« Je dors en Bretagne ce soir » (1996-2021)

Jeudi 19 août. Même rocher, plus haut, tout en haut, sur ce ni d’aigle ou de goéland brun. Vent tiède, temps cotonneux qu’adoucit encore un soleil inattendu. À perte de vue les friselis, la danse étale, les courbes brisées aussitôt reformées des flots. Deux craves piquent du bec dans l’herbe rase, trois autres les font fuir et s’emparent de leur place. Les cris électriques font un petit accroc à l’étoffe ample et lourde du grand fracas silencieux de l’océan.

Écrire ici ne signifie pas y être : à l’instant où je trace ces lignes banales à partir d’une situation pourtant extraordinaire, je n’y suis pas, je n’y suis plus, ou pas encore, cherchant une fois de plus à y être davantage et pestant mentalement contre cette intermittence de la présence au monde qui ne devrait pourtant pas me peiner puisque tout, dans ce monde, est intermittent. Je suis néanmoins bel et bien assis sur ce promontoire étroit et exposé, juste derrière Élodie cette fois, avec le vent salé qui ébouriffe ma tignasse persistante, baigné dans cette lumière de fin d’après-midi de fin d’été, qui éclaire pareillement les lichens, l’océan, Élodie, et mon insignifiante personne, et sitôt que j’aurai quitté ce rocher, cette île (sans doute pour longtemps, peut-être pour toujours) il me sera impossible d’écrire de la même façon à partir de ce lieu qui ne sera plus que souvenirs figés, éventés ou ardemment mais paradoxalement présents, rêves d’îles entêtés, ou îlots dans la tête, fumée de ma mémoire. Le goéland posé sur l’aiguille d’en face et qui hurle en tendant son cou vers le ciel n’a rien à faire pour être pleinement ce qu’il est, goéland sur son rocher mais je dois pour ma part travailler pour dégager en moi l’espace nécessaire, pour m’évider, me poser tout entier, m’oublier.

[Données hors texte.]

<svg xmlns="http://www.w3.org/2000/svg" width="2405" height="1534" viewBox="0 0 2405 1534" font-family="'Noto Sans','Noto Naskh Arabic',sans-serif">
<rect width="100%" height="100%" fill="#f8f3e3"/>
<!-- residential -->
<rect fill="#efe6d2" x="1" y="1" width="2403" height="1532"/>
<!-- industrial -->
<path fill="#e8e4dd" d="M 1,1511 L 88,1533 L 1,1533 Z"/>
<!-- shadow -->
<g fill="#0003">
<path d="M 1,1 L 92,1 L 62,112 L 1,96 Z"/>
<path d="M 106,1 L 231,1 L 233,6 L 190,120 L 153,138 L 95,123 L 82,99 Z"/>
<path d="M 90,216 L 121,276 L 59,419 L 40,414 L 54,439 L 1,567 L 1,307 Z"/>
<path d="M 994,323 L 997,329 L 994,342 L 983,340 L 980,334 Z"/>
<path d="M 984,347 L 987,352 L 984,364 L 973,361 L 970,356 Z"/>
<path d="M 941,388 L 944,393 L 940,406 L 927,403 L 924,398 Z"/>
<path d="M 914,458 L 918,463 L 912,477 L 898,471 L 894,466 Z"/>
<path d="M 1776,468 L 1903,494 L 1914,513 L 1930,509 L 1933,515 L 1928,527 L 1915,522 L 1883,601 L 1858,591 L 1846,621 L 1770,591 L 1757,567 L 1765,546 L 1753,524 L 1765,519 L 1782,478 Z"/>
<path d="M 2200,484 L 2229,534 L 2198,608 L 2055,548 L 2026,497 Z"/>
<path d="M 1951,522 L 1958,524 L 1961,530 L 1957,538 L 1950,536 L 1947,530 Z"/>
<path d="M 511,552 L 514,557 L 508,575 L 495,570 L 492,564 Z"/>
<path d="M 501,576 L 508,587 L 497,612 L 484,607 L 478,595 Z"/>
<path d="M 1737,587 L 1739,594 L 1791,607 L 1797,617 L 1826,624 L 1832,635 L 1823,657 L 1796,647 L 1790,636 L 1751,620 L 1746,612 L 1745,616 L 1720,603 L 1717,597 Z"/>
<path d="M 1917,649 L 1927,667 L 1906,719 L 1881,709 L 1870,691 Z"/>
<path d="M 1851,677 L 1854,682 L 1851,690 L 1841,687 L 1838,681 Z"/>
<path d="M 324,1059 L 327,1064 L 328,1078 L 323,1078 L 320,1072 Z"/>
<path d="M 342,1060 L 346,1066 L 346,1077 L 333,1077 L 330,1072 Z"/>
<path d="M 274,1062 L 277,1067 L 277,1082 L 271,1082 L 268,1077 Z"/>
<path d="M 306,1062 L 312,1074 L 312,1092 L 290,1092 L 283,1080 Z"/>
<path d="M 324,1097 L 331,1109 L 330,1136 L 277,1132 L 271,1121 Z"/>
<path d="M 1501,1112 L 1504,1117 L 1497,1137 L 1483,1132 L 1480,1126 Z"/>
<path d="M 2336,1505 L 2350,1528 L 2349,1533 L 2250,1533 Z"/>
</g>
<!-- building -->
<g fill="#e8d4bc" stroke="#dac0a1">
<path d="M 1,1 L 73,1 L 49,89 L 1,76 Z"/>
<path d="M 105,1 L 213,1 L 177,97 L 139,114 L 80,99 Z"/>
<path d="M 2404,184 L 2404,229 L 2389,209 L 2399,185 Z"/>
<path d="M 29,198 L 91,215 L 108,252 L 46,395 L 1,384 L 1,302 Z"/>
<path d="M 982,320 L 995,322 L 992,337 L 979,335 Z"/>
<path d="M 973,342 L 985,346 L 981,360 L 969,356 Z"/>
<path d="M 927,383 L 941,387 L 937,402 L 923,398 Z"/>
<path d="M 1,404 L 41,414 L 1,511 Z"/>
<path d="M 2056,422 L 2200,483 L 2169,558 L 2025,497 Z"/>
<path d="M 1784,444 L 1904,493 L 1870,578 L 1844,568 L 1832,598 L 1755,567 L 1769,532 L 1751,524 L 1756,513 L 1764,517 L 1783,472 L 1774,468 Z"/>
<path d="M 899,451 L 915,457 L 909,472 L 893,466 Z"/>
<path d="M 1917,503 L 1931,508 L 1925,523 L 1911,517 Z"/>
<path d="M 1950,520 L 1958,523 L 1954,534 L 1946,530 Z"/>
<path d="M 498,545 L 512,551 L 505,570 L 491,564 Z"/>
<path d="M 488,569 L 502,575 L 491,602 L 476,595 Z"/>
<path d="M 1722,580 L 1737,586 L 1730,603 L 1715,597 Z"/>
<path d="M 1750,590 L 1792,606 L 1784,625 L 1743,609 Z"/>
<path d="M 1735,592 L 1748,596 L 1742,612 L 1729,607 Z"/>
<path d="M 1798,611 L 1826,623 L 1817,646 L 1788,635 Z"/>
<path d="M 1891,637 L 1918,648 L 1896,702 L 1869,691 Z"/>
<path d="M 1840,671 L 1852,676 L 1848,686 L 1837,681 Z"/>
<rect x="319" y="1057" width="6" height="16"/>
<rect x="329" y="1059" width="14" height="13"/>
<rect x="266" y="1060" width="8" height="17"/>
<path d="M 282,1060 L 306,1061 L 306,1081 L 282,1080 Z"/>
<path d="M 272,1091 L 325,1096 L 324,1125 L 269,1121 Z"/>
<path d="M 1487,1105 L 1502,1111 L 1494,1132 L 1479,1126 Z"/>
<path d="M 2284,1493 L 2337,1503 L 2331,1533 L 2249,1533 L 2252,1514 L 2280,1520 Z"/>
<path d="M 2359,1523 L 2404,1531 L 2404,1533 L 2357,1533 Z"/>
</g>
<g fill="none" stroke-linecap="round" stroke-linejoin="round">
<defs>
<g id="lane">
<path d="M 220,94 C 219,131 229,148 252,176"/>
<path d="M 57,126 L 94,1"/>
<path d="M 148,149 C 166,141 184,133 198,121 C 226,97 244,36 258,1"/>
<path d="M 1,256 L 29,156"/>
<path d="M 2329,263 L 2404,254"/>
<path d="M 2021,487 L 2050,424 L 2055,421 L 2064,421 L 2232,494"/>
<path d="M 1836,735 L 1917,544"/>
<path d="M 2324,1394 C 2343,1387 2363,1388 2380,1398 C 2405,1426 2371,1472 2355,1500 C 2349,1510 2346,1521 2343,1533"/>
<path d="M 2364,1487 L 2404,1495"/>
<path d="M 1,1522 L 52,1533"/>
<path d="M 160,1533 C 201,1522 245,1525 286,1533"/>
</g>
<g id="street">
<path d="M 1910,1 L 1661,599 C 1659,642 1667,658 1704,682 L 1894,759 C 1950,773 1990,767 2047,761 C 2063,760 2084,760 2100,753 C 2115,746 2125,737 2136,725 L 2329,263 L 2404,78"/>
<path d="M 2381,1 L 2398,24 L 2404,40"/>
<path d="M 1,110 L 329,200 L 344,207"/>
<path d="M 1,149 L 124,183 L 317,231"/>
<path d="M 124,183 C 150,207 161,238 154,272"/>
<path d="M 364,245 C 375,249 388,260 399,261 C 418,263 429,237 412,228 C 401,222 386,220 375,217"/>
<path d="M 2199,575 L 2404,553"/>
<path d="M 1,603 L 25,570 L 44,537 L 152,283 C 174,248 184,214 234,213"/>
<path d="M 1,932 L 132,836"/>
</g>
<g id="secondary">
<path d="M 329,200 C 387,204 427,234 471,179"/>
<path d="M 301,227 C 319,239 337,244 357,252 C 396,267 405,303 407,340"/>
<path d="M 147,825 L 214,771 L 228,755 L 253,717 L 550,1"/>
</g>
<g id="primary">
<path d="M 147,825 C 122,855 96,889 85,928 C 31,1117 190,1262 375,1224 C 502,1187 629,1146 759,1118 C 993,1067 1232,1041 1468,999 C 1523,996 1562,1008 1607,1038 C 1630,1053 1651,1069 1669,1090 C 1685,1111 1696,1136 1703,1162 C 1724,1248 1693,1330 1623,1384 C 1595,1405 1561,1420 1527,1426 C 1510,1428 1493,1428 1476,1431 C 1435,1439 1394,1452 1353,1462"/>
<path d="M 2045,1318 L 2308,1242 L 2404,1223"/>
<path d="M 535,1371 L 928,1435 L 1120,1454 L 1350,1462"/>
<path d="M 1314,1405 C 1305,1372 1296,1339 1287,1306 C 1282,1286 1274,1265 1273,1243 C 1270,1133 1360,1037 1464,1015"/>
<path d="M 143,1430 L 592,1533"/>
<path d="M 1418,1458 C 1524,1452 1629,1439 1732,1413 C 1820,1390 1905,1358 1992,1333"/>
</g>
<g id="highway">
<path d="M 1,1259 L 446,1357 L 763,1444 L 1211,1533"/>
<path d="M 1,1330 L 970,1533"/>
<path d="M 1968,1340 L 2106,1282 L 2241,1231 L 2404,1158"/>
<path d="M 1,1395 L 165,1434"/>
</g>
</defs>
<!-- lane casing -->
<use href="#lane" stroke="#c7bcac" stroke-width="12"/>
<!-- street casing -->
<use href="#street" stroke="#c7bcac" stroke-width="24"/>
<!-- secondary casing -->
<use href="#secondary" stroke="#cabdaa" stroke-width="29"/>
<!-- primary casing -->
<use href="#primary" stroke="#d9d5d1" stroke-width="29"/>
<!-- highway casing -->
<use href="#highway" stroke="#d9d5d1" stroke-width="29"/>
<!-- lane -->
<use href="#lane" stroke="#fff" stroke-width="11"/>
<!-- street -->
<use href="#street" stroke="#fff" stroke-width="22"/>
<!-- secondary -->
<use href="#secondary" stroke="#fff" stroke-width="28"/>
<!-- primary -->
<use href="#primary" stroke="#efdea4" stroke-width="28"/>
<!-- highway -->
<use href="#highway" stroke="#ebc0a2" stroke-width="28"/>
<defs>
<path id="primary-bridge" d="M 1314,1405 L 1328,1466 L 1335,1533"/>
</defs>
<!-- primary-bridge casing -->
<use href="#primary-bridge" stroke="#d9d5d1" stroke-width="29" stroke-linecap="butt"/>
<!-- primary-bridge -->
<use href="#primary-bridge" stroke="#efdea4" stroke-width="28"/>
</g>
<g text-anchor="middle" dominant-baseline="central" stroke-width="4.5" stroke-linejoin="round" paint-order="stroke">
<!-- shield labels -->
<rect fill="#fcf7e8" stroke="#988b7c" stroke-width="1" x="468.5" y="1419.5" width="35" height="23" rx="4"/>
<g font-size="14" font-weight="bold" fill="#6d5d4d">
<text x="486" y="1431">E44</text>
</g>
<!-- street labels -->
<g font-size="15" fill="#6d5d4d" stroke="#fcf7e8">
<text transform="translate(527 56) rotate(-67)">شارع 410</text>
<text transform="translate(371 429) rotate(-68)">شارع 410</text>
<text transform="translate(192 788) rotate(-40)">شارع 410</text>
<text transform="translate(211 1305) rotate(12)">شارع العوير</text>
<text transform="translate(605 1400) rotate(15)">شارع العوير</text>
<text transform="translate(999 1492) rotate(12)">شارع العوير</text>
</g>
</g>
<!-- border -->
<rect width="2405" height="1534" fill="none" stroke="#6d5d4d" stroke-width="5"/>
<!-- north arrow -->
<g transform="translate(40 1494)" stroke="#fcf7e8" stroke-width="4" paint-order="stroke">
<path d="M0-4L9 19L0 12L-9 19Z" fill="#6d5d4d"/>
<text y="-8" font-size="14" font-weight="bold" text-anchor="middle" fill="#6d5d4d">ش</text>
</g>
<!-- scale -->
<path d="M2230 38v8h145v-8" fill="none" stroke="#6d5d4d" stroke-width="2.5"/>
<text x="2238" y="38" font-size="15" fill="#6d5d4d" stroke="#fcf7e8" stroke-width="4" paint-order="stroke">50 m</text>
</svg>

Identifier, nommer, peut y aider ? Revenons donc à nos lichens. Ces beaux à plats orangés, ce sont sans doute Dipterocarpus verucosus, et ces inflorescences vert jaune du chou marin, ou bien de la crambe maritime ? Je note aussi : Xantharia parietina, ce nom me plaît et me distrait de moi-même. À défaut de lichen je voudrais bien être ce pêcheur immobile au loin dans sa barque, tache blanche dans le flot ondoyant, plus proche des fous que des gens, ou bien, pourquoi pas, le rocher même sur lequel je suis assis parce qu’il est bien placé pour voir venir et endurer les tempêtes, les tsunamis, les marées noires, et stable aussi, difficile à émouvoir, impossible à bouger – mais je sais qu’il faut se méfier de ces fantasmes minéraux et accepter d’être ce qu’on est, petit mammifère au cœur fragile (à propos de cœur fragile j’ai cherché en vain la souris d’hier, morte sans doute et dévorée depuis). Je passe, le rocher et le pêcheur demeurent. Je passe – c’est l’avant-dernier soir de cette brève escapade ouessantine – mais je ne rêve que d’ancrage (me vient en tête l’image de cette ancre du XVIIIème siècle admirée ce matin, vestige du naufrage volontaire d’un navire en perdition). M’ancrer. Me rassembler. Tout rassembler en un lieu, en une demeure dont je ne sais qu’elle ne pourrait être que de papier.

Un homme aux cheveux gris cependant quitte la rade à bord d’une barque et rame lentement vers un bateau amarré plus loin dans le port, sur lequel l’attendent deux autres marins en cirés jaune et rouge. Il monte à bord. Les discussions s’éternisent, le bateau ne bouge pas – je n’ose pas les regarder aux jumelles. Le soleil se cache, le vent fraîchit. Le bateau, après un très long temps d’attente, quitte enfin le port.

Le soir venu, allégé, rasséréné, on peut passer à guet sur le rocher suivant, d’ordinaire entouré d’eau. On se faufile par une cheminée, un trou de chamois, et l’on attrape, avec quelle joie, les derniers rayons du couchant à l’horizon bien dégagé.